Trois leviers, dans l'ordre d'efficacité :
- Découper en sous-catégories. Mille produits dans une catégorie deviennent cinq catégories de deux cents, chacune avec sa propre page qui peut se positionner sur une requête plus précise. C'est le seul levier qui règle la cause.
- Augmenter le nombre d'éléments par page, tant que le temps d'affichage reste acceptable. Passer de vingt à soixante divise le nombre de pages par trois.
- Relier autrement. Une sélection mise en avant, des liens croisés entre fiches, un plan de catégorie : autant de chemins qui court-circuitent la pagination. Voir maillage interne et arborescence.
La pagination est un symptôme, pas une maladie
Quand une catégorie déborde sur quarante pages, le sujet n'est pas la pagination : c'est l'arborescence. Le découpage en sous-catégories règle le problème et crée au passage des pages qui se positionnent.
Profondeur, doublons, chemins d'exploration réels.
Défilement infini et bouton « voir plus »
Les deux posent le même problème, sous des formes différentes : le contenu n'existe qu'après une action de l'utilisateur.
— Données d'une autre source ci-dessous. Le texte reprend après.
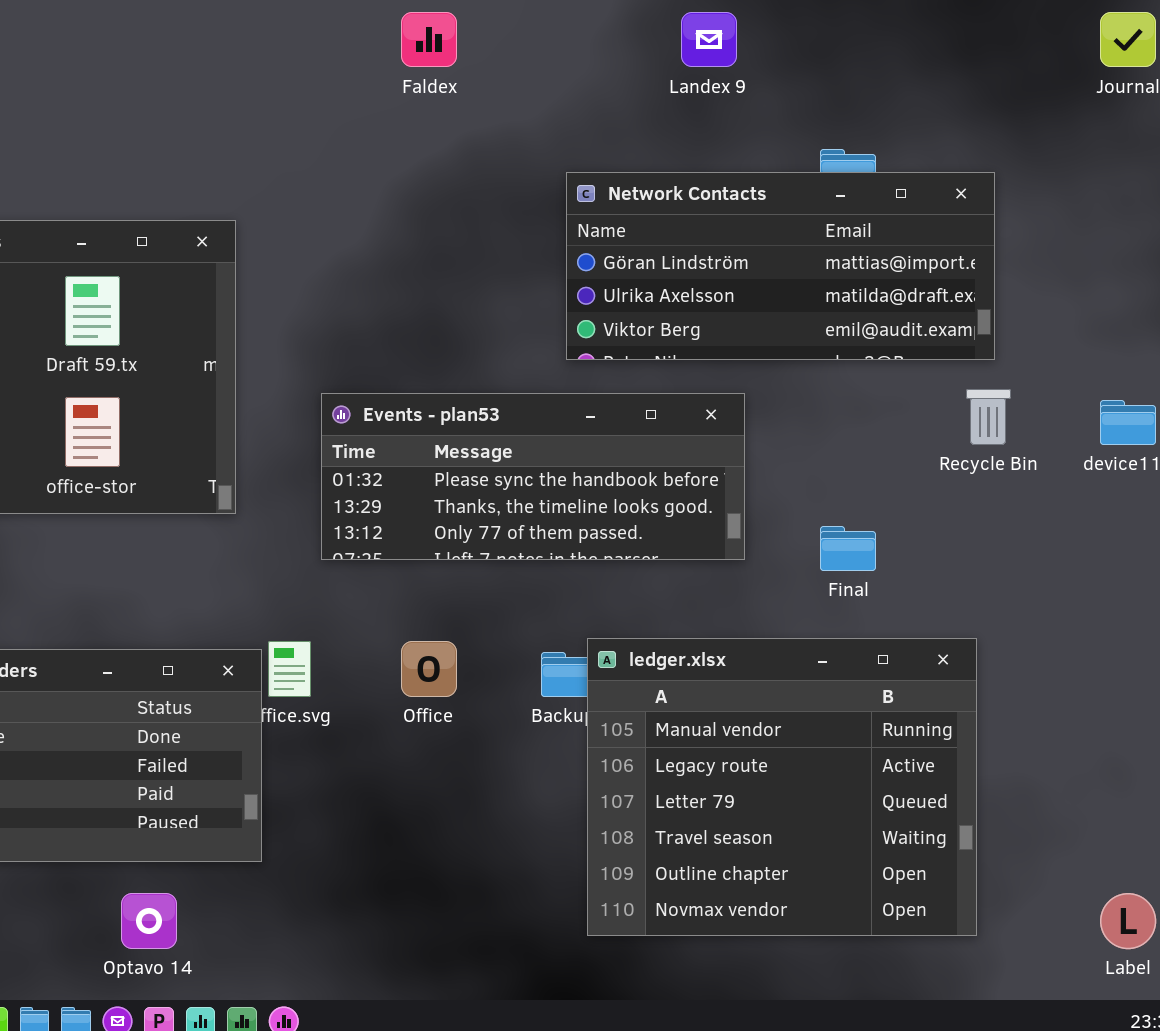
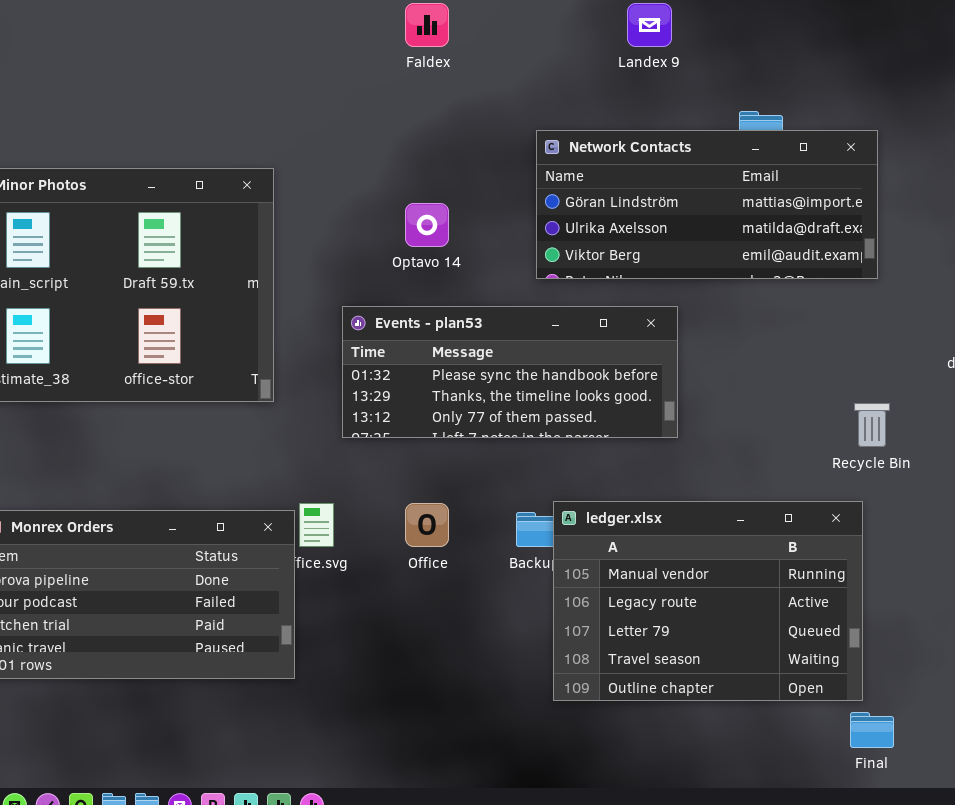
Recycle Bin: [966,389,1011,445] -> [854,403,890,447], moved
Final: [820,526,876,571] -> [850,712,894,748], moved
ledger.xlsx: [587,638,977,936] -> [553,501,863,701], resized
Optavo 14: [121,893,177,949] -> [405,203,449,247], moved

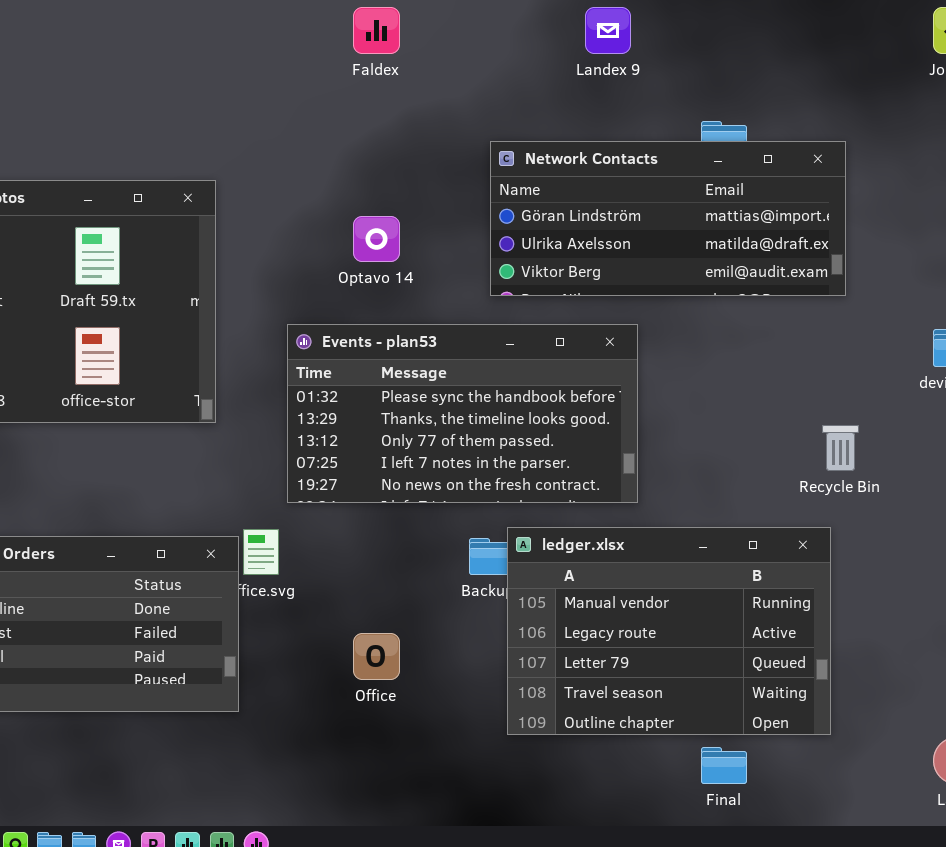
Events - plan53: [342,306,678,438] -> [287,324,638,503], resized
Office: [405,503,449,547] -> [353,633,400,680], moved
Final: [850,712,894,748] -> [701,747,747,784], moved

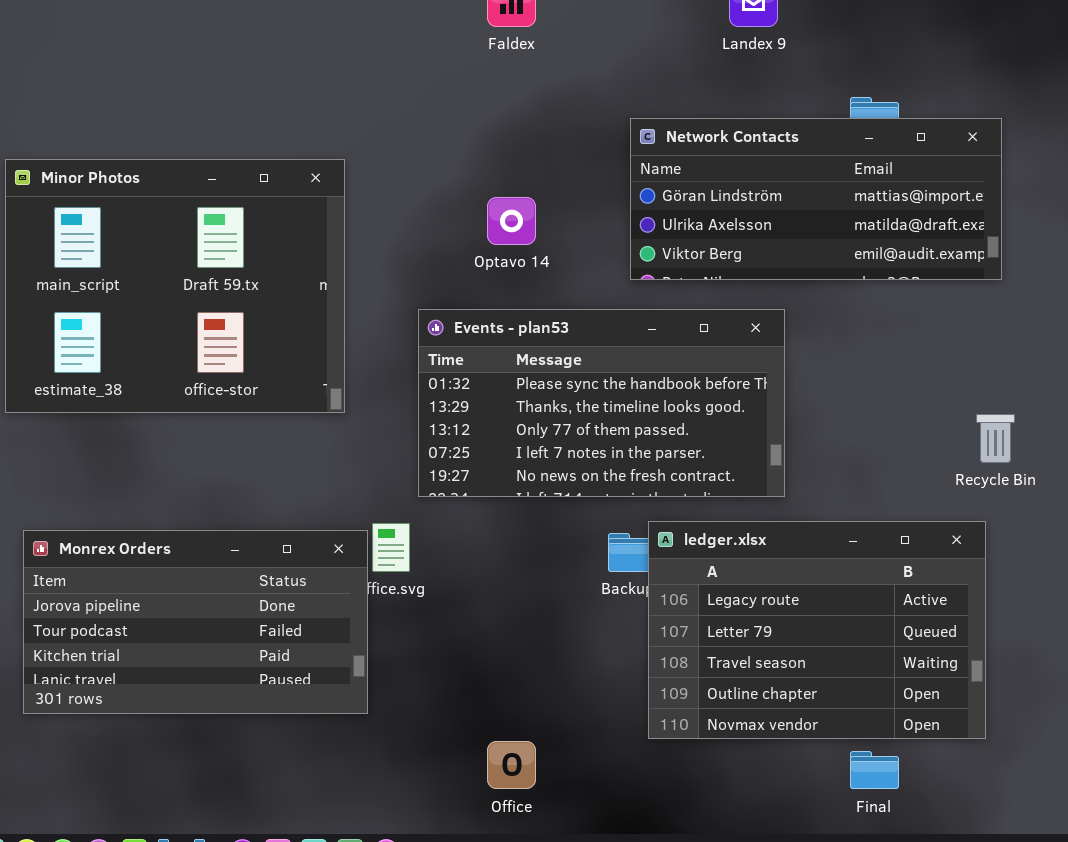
ledger.xlsx: [507,527,831,735] -> [648,521,986,739], scrolled down 1 row
Office: [353,633,400,680] -> [487,741,536,789], moved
Ce qui n'apparaît qu'après trois défilements risque de ne jamais être découvert, et personne ne peut partager ni retrouver un état précis de la liste.
La solution est connue et rarement appliquée : conserver de véritables adresses paginées derrière le mécanisme. Le défilement charge la suite pour l'utilisateur, l'adresse se met à jour au fil du chargement, et chaque portion de la liste reste accessible par un lien ordinaire. On garde le confort d'usage sans couper le chemin d'exploration.
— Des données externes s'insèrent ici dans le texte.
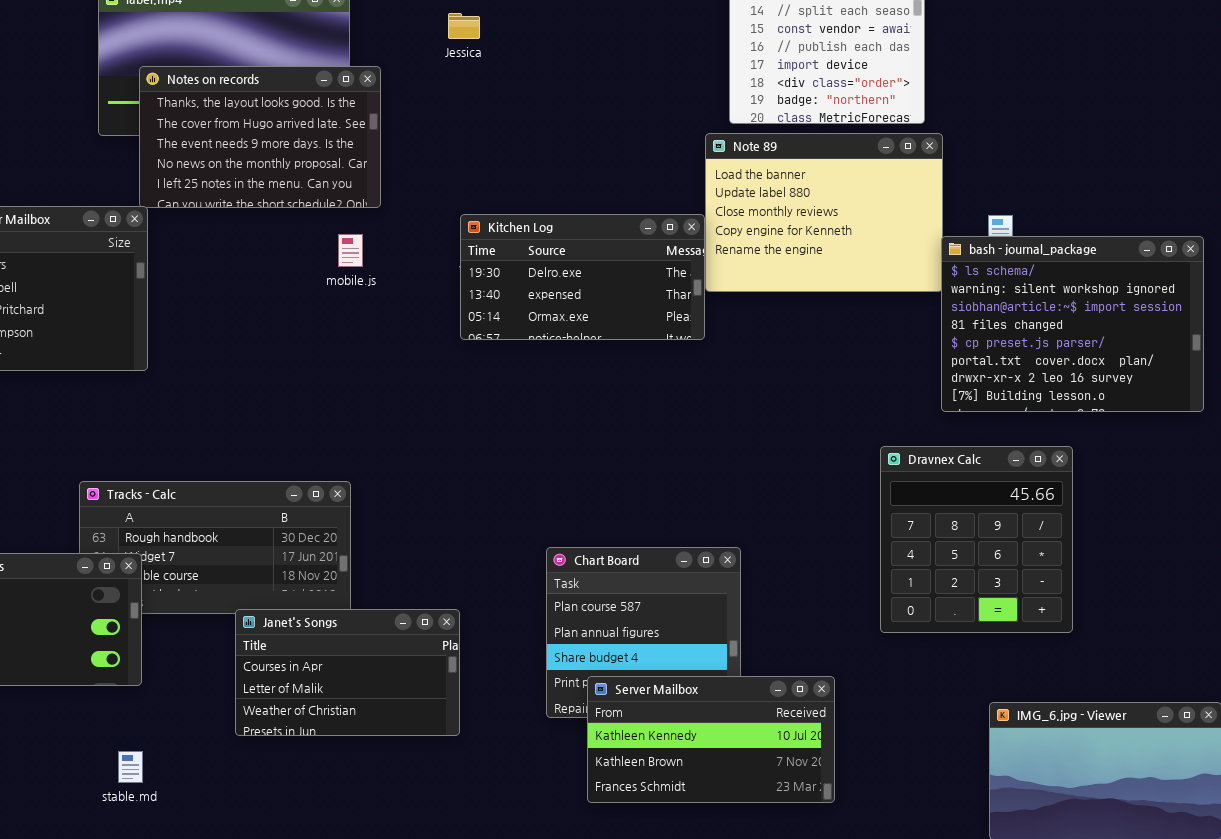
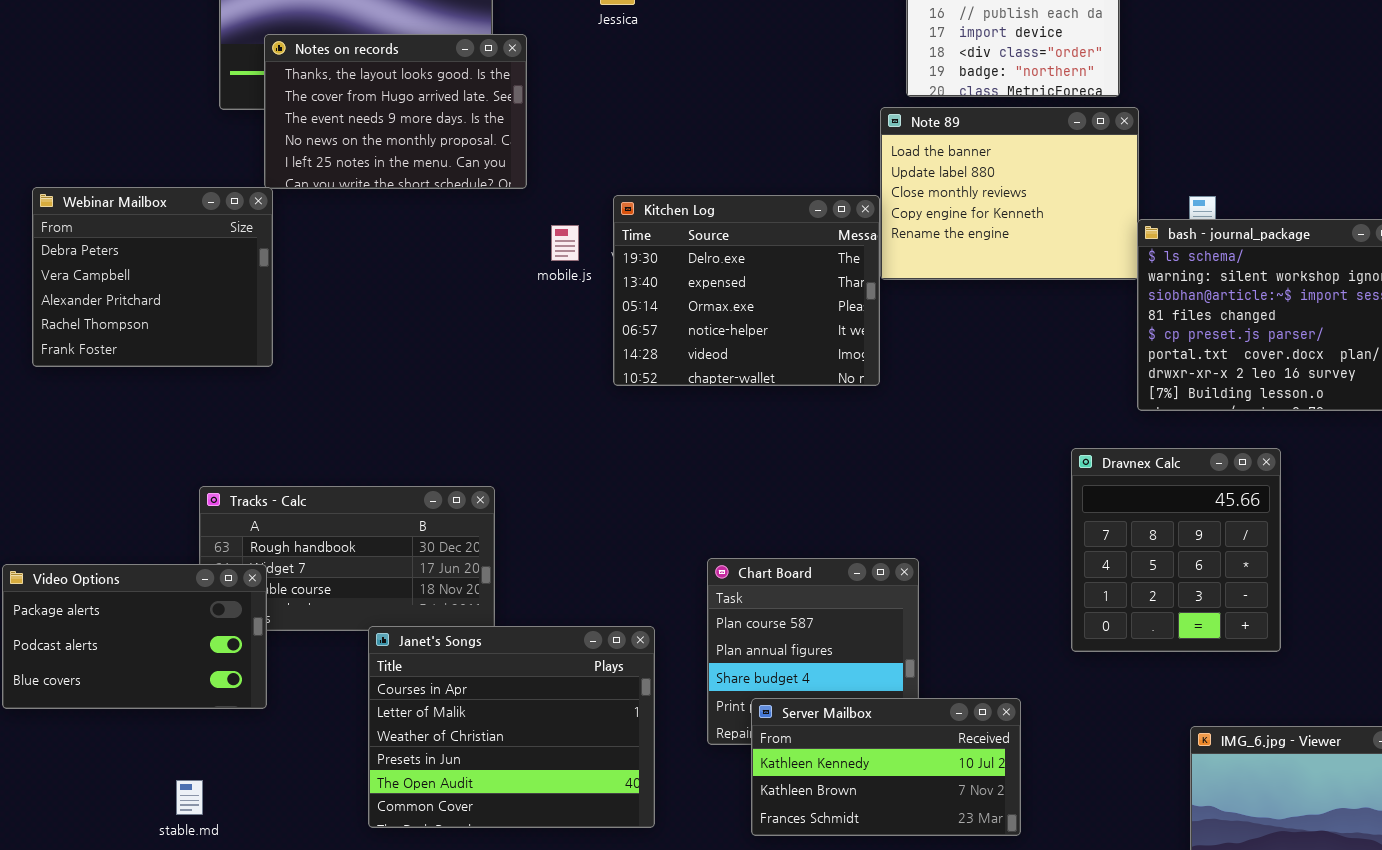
Kitchen Log: [460,214,705,340] -> [613,195,880,386], resized
mobile.js: [338,234,363,267] -> [551,225,579,261], moved
Janet's Songs: [235,609,460,736] -> [368,626,655,828], resized
stable.md: [118,751,143,783] -> [176,780,203,815], moved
Le test tient en dix secondes : ouvrez la page 3 de votre liste dans un onglet neuf, à partir de son adresse seule. Si vous obtenez la page 1 ou une page vide, votre pagination n'existe pas pour un moteur.
Arbitrer selon le type de site
| Type de site | Ce qui marche | Ce qu'il faut éviter |
|---|---|---|
| Blog, quelques dizaines d'articles | Pagination simple, ou tout sur une page | Se compliquer la vie sur un volume qui ne le mérite pas |
| Blog important | Pagination classique, plus des pages de sujets qui rassemblent | Compter sur la seule pagination pour faire découvrir les vieux articles |
| Commerce, catégorie moyenne | Pagination classique, canoniques autoréférentes | La canonique vers la page 1 |
| Commerce, gros catalogue | Sous-catégories d'abord, pagination ensuite | Quarante pages dans une seule catégorie |
| Annuaire ou liste filtrable | Pagination sur la liste principale, filtres non indexables | Laisser les combinaisons de filtres générer des milliers d'adresses |
| Application à défilement infini | Adresses paginées derrière le défilement | Un chargement sans aucune adresse correspondante |
La ligne des filtres mérite une mention particulière : c'est le premier générateur de pages inutiles sur un site marchand. Chaque combinaison de couleur, de taille et de prix produit une adresse, et l'on obtient rapidement des dizaines de milliers de pages quasi identiques qui consomment le budget d'exploration sans rien apporter. Voir aussi contenu dupliqué.